_TASK:_
Look through the data below for the string "implementations", and copy every line where it turns up.

_RECORDED INFORMATION:_
_ _ _

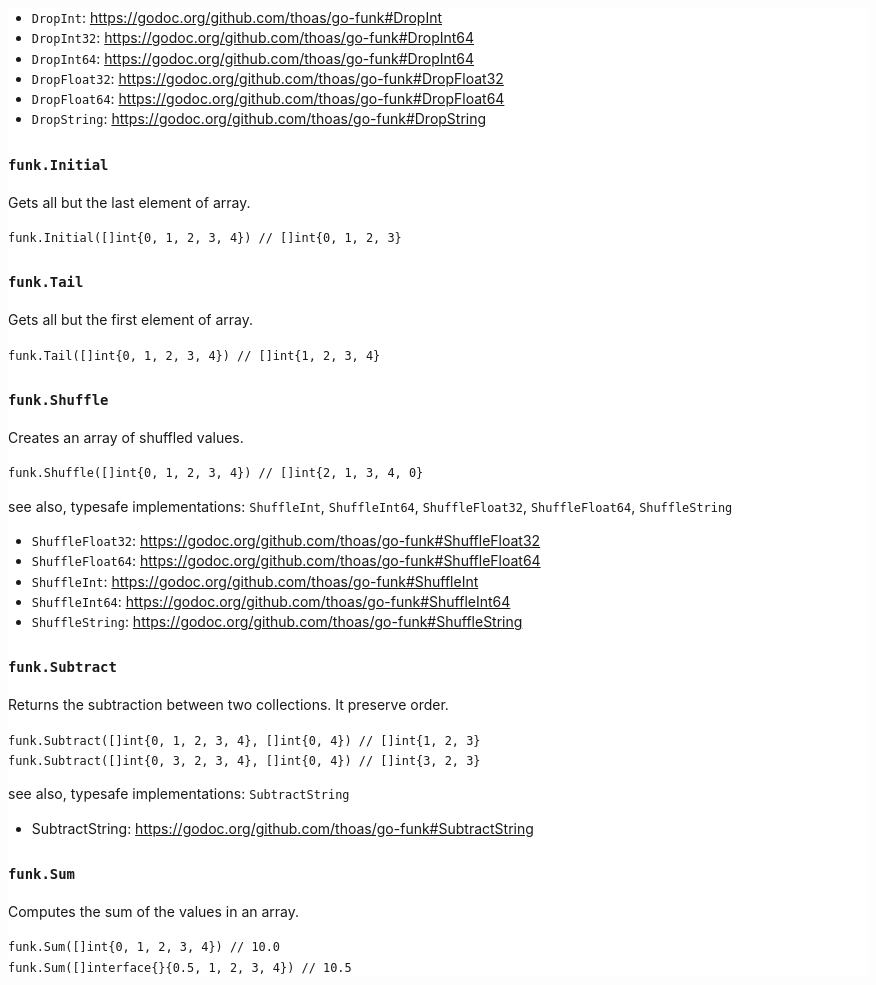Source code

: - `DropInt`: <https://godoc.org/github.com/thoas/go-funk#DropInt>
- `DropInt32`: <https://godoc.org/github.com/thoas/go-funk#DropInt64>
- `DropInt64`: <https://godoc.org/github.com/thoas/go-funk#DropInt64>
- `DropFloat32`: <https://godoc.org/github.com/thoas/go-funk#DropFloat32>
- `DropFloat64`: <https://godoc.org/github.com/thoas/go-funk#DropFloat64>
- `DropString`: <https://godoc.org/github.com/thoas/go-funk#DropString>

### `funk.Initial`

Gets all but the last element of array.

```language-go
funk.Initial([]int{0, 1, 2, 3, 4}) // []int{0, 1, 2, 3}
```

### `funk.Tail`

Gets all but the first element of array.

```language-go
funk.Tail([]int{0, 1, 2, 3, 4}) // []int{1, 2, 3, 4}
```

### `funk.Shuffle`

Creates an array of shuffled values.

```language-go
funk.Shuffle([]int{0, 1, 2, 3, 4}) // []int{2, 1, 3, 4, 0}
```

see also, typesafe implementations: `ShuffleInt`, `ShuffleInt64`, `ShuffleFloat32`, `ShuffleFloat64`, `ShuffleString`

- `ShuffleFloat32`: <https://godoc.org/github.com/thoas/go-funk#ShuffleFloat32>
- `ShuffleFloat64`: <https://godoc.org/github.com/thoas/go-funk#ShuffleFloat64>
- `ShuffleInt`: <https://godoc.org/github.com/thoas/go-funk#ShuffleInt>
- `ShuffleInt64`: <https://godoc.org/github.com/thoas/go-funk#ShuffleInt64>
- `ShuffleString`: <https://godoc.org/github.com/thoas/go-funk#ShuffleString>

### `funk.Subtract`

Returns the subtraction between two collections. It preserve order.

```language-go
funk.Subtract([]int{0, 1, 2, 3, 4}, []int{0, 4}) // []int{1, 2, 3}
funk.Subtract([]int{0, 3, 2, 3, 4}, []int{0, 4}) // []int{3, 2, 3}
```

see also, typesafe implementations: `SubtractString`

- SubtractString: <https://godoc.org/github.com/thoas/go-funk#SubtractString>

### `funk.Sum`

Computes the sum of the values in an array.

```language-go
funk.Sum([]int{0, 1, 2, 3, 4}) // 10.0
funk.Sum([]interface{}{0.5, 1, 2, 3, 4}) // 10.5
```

_ _ _

_RESPONSE BELOW:_
see also, typesafe implementations: `ShuffleInt`, `ShuffleInt64`, `ShuffleFloat32`, `ShuffleFloat64`, `ShuffleString`
see also, typesafe implementations: `SubtractString`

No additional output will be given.